Whitney La had never heard of respiratory therapists prior to her son’s seven-month stay in the neonatal intensive care unit at Mercy Hospital in Springfield. But now that her son, Max, is a healthy and thriving toddler, she’s working toward a degree in the field.
A business entrepreneur and mother of three, Whitney grew close to her son’s team of respiratory therapists during his extended stay at Mercy. Max, who was delivered via an emergency c-section at 25 weeks gestation, weighed just 1.5 pounds at birth. His lungs were severely underdeveloped.
“He was born so early, I didn’t hear him cry in the operating room,” Whitney remembered. “He had respiratory issues, of course, so he was intubated and whisked away to the NICU.”
Whitney, who also required immediate medical attention after delivery, didn’t meet her son for another 12 hours.
“He was so tiny – I’d never seen anything like that before,” Whitney recalled, the pain surfacing in her voice. “In that moment, there wasn’t any happiness. I was simply terrified.”
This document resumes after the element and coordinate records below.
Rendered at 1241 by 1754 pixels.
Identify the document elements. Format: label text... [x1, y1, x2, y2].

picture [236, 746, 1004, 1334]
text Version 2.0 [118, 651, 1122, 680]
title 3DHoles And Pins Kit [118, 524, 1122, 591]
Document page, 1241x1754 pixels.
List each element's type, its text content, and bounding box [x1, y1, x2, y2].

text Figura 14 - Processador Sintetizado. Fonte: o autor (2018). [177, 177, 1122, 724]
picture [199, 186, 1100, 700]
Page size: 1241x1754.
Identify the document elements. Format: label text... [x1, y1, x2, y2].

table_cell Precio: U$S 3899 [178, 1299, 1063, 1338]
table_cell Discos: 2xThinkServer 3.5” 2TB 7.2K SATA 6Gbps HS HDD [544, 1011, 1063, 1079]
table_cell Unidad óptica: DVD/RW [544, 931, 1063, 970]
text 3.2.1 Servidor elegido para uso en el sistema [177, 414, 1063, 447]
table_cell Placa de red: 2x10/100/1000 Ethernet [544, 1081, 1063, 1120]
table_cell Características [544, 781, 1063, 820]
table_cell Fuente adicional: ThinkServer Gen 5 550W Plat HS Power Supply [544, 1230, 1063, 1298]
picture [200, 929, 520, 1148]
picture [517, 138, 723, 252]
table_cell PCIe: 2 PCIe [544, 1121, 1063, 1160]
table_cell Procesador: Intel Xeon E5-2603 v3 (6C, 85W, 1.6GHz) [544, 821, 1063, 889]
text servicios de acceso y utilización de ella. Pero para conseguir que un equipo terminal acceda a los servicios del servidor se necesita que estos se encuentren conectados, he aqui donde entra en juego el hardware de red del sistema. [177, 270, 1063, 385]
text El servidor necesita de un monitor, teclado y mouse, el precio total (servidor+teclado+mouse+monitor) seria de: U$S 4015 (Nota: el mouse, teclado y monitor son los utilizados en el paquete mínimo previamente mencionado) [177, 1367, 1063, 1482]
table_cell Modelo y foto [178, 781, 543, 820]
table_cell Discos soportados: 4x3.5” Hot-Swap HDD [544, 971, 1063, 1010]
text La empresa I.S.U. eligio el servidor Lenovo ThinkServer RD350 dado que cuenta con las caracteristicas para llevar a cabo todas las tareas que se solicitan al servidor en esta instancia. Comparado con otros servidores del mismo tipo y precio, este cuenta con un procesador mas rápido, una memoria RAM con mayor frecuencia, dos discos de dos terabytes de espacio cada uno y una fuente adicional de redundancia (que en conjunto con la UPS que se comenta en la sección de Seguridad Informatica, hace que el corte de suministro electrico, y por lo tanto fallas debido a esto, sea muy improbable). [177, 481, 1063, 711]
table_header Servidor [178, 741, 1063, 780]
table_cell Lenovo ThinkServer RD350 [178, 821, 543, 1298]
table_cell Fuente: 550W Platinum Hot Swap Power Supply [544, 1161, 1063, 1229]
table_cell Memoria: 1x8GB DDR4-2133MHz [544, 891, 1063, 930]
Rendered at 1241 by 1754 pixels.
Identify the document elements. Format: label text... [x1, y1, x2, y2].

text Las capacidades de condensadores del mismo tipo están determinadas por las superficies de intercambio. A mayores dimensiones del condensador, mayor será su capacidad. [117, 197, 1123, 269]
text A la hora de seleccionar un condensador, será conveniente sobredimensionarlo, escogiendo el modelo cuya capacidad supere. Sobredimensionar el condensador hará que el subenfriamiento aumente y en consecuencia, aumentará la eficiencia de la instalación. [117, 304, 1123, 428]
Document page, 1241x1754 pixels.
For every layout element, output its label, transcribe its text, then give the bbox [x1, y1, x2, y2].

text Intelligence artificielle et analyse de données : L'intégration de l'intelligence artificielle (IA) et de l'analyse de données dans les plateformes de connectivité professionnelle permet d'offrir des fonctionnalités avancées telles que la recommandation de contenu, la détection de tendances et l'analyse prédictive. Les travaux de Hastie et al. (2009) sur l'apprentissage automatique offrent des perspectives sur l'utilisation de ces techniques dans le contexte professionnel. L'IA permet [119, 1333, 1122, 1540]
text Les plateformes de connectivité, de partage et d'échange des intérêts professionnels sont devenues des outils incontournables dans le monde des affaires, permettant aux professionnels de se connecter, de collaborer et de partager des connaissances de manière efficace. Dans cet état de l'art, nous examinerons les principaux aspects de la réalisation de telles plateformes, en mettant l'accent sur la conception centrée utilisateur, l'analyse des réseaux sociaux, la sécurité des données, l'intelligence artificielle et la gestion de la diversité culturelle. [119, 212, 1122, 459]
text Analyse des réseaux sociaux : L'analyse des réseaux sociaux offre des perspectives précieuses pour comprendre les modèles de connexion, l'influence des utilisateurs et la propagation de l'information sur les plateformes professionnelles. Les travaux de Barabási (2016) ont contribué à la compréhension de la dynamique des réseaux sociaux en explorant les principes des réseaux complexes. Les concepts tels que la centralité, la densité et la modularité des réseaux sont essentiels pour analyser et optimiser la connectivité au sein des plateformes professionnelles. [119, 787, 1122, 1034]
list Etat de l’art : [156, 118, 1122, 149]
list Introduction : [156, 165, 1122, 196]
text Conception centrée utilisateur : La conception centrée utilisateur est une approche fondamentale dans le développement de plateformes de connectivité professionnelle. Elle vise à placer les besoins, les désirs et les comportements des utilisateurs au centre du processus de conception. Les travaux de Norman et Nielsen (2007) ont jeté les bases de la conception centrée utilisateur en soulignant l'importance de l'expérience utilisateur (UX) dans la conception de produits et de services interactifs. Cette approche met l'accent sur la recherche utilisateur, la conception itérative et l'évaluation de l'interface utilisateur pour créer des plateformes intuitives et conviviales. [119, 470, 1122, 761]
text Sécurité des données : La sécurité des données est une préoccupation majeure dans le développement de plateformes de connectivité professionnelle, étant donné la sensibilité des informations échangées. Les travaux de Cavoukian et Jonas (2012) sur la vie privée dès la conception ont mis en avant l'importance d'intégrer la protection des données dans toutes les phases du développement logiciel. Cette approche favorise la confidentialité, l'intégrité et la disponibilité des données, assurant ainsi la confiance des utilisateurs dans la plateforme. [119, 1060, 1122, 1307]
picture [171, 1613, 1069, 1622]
Over the next several weeks, Whitney learned how to care for her premature son alongside the doctors, nurses and respiratory therapists in his charge. She visited Max twice a day during “touch times,” which were periods allocated for diaper changes, temperature checks and other medical procedures.
“I’ve always been a hands-on mom, and the only way for me to be ‘hands-on’ in the NICU was to learn and understand exactly what they were doing for Max,” Whitney said. “I would ask his respiratory therapists questions like, ‘What are you doing?’ and ‘What does this mean?’ They explained everything to me. I was fascinated by it.”
Max, who was initially given a 40-to-60 percent chance of survival, graduated from the NICU in September of 2019. During his homecoming, Whitney felt overjoyed, relieved – and nervous. Max, like most micro-preemies, would still require around-the-clock medical care. But Whitney and her family quickly settled into their new routine with help from an in-home nurse.
While processing her family’s NICU journey, Whitney decided to apply for OTC’s Respiratory Therapy Program. She began classes at the college in the spring of 2020.
“I decided to become a respiratory therapist to see and understand everything Max went through, Whitney explained. “Everything he had experienced in the NICU was so fresh in my mind. I wanted to understand it fully.”
Now two semesters into the program, Whitney says she’s found her calling. She plans to specialize in neonatal respiratory therapy to help other parents navigate the hardships she experienced in the NICU.
“Having been through it myself, I know I can be a much-needed resource to these families,” Whitney said with pride.
Armed with personal experience and the medical knowledge she wished she had during her own crisis, Whitney is turning her painful past into an opportunity to help others in their time of need.